*REQUIREMENT 1*:
Transcribe the stretch of the text on dolphin brains from "Previously it was" through "be very intelligent.".
*REQUIREMENT 2*:
What two types of cetaceans does the text on dolphin brains name?
*REQUIREMENT 3*:
Decide whether each statement agrees with the text on dolphin brains. Answer yes or no, and quote the words of the text that settle it.
(a) Cetaceans underwent major changes in their bodily forms while adapting to water.
(b) It was once believed that organisms with large brains are less intelligent.
(c) The minke whale has 13 times more neurons than rhesus monkeys.

*PROVIDED TEXT*:
Dolphins belong to the Cetaceans species. There are two types of cetaceans namely odontocetes, who are toothed whales and mysticetes, which are baleen whales (Gingerich et al.1983). 

Cetaceans went through major transformations in their bodily forms during secondary adaptation to water. This resulted in them having highly encephalized as well as huger brains as compared to other terrestrial mammals (Oelschläger and Oelschläger, 2002). 

Previously it was believed that organisms that have large brains are more intelligent. Thus, it is no surprise that dolphins, who possess larger brains as well as display complex behaviour are believed to be very intelligent. 

Research has found that there are 12.8 billion neurons in the neocortical neurons in the Minke whale. This means that the minke whale has 13 times more neurons as compared to rhesus monkeys and 500 times more than rats! However, the minke whale only possessed about 2/3rd of its neurons compared to the human neocortex. 

These findings are interesting because it highlights that Minke whales, who are a species of dolphin, are shown to have more neocortical neurons as compared to any other mammal studied to date.

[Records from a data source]
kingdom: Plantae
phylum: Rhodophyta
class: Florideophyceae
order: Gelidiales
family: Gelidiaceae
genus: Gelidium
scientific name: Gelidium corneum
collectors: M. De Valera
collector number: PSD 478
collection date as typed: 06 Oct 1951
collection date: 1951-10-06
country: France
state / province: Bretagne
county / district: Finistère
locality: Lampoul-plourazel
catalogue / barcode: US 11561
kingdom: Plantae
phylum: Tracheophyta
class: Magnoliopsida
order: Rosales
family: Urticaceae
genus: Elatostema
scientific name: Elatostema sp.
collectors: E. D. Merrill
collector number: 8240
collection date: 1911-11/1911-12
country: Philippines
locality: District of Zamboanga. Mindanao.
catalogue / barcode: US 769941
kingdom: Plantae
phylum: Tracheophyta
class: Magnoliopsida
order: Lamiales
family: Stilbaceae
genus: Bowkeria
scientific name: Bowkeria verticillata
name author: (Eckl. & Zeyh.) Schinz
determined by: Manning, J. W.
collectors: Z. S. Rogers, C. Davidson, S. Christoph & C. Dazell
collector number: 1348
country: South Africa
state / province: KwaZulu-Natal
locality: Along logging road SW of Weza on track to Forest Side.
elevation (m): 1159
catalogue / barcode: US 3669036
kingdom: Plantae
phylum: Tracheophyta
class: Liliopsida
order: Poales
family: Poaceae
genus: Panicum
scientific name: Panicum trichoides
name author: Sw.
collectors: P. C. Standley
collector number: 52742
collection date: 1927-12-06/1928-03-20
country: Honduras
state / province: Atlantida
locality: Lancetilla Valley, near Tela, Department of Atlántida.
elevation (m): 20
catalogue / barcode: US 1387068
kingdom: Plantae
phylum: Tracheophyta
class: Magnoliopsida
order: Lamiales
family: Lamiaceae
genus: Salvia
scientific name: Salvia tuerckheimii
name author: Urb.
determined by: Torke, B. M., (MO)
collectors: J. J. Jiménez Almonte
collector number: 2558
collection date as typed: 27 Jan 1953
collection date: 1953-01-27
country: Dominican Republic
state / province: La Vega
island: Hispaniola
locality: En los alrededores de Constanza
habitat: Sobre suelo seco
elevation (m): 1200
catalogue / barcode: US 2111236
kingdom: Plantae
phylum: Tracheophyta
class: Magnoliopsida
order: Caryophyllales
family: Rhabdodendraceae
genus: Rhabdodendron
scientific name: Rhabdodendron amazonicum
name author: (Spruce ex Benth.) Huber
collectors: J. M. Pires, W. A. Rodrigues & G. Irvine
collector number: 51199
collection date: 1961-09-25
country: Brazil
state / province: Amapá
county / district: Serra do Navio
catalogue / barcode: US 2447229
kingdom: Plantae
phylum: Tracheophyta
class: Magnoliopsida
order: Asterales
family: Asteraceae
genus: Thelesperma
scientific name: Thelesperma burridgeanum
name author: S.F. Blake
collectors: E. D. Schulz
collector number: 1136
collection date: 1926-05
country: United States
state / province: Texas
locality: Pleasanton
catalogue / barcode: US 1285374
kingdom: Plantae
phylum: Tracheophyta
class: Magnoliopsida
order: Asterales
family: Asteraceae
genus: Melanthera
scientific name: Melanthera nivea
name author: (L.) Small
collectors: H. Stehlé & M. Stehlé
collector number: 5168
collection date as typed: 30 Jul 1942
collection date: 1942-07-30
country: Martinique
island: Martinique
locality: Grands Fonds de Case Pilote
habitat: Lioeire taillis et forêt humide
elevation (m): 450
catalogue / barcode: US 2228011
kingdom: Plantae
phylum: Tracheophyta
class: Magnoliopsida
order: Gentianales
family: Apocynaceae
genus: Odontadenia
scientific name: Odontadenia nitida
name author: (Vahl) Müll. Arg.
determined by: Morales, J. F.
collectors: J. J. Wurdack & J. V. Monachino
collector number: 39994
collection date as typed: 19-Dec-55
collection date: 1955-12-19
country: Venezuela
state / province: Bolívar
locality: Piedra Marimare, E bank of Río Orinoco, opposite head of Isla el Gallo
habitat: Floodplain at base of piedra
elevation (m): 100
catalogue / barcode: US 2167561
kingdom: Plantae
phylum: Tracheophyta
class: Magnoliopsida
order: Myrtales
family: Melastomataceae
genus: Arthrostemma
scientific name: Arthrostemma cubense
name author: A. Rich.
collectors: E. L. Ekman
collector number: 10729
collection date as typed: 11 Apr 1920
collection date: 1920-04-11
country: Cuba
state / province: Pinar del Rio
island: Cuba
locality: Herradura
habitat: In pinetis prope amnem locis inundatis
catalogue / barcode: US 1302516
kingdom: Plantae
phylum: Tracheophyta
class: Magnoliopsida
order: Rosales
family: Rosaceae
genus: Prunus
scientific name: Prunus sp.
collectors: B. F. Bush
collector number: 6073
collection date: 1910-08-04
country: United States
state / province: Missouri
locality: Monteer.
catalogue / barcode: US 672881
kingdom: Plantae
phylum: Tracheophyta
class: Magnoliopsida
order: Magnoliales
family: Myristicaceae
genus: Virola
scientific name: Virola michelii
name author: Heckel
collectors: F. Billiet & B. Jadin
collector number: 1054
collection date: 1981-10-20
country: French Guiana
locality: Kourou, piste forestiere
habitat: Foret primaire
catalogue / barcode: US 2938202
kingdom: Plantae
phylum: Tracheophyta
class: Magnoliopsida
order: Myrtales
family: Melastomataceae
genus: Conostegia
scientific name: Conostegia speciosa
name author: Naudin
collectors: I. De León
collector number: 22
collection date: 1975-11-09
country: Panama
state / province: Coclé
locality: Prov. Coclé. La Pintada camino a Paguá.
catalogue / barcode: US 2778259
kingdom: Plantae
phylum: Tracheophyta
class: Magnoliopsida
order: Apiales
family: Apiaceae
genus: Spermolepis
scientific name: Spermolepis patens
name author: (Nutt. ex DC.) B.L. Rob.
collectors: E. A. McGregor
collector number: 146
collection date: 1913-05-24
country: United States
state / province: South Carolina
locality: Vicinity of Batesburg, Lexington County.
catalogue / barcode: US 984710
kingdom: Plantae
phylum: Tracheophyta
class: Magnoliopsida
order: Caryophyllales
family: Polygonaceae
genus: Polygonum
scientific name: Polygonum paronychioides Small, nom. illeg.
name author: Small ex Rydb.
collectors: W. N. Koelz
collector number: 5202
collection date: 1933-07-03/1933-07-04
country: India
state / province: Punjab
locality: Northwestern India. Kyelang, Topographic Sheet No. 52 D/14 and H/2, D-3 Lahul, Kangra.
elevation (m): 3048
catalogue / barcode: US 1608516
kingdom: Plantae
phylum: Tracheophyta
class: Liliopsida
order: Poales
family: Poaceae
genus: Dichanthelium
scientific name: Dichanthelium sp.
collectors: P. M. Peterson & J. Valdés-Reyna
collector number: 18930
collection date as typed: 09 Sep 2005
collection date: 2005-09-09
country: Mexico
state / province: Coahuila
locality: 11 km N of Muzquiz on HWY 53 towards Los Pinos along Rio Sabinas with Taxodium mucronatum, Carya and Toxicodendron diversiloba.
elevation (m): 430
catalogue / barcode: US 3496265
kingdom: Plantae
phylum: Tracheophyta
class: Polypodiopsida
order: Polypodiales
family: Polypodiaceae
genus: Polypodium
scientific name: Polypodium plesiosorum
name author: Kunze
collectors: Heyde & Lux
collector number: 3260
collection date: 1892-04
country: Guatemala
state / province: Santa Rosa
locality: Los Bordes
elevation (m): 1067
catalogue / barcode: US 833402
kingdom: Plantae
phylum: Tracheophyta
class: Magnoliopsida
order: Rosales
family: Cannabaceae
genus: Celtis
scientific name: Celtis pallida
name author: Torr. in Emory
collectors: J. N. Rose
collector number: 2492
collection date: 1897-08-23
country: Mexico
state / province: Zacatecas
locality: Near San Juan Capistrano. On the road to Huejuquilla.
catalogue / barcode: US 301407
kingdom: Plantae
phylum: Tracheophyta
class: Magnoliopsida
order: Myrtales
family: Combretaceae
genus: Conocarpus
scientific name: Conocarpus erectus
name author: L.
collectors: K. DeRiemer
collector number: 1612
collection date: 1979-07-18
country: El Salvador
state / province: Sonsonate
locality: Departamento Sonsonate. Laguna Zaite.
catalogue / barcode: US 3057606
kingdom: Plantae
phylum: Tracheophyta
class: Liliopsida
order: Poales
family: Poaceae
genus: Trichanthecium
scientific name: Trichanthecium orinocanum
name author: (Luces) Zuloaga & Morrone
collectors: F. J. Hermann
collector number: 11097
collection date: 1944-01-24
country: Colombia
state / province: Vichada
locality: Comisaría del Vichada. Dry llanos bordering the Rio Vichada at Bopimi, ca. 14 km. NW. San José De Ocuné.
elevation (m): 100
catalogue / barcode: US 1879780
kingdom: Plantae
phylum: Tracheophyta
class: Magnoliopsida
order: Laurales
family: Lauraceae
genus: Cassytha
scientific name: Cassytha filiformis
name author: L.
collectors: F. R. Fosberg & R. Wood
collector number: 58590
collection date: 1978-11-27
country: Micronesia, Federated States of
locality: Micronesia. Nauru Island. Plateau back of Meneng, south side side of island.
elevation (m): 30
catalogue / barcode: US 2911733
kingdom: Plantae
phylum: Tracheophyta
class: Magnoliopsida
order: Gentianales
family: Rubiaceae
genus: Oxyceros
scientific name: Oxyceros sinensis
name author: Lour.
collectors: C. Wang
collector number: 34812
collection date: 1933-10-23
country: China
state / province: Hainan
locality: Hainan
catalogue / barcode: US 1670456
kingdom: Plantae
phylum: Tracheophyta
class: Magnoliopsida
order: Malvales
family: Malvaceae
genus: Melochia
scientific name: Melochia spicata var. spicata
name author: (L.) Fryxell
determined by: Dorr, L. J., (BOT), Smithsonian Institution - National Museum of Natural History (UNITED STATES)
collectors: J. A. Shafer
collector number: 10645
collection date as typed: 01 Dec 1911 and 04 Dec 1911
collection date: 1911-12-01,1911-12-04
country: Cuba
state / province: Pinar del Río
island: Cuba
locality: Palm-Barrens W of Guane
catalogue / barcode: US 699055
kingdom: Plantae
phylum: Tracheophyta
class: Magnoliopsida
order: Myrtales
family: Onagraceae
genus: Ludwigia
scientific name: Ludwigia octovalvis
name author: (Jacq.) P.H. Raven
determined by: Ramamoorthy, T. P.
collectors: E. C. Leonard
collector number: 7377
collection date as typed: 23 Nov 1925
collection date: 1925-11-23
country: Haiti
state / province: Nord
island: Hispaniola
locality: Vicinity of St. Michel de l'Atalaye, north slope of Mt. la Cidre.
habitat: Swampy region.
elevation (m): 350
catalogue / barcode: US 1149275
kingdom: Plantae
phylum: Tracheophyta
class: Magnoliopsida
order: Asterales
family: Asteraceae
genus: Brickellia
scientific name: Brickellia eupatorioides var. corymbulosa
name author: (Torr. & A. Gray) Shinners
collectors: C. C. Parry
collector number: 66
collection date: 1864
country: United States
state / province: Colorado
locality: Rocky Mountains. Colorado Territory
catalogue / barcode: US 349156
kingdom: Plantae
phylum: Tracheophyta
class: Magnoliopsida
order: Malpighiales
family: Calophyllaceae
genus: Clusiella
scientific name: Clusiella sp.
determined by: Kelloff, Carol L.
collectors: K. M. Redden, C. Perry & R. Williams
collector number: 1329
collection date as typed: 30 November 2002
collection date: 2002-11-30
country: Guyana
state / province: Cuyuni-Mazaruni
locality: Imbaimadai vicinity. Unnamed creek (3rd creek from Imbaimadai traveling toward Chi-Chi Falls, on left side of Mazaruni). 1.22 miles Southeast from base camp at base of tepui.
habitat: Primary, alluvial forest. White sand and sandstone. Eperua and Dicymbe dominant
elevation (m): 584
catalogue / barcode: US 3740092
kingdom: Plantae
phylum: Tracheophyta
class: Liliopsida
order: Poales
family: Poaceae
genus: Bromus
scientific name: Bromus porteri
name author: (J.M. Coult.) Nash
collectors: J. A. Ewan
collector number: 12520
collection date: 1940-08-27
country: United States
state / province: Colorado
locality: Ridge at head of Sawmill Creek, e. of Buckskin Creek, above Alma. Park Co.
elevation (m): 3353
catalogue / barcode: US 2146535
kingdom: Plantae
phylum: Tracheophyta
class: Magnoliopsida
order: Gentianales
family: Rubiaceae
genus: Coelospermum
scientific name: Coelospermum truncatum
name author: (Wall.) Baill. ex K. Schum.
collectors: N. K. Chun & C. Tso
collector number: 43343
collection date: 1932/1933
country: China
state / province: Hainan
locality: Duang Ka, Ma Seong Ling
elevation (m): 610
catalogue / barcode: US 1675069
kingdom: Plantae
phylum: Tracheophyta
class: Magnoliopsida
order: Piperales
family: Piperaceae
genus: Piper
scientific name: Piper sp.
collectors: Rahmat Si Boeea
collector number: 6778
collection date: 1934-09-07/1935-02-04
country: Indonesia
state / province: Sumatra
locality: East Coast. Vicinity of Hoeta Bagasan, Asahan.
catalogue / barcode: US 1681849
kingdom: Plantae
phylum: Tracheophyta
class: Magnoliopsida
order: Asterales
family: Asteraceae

*EXERCISE RESULT 1*:
Previously it was believed that organisms that have large brains are more intelligent. Thus, it is no surprise that dolphins, who possess larger brains as well as display complex behaviour are believed to be very intelligent.

*EXERCISE RESULT 2*:
Odontocetes, which are toothed whales, and mysticetes, which are baleen whales.

*EXERCISE RESULT 3*:
(a) Yes: "Cetaceans went through major transformations in their bodily forms during secondary adaptation to water."
(b) No: "Previously it was believed that organisms that have large brains are more intelligent."
(c) Yes: "the minke whale has 13 times more neurons as compared to rhesus monkeys"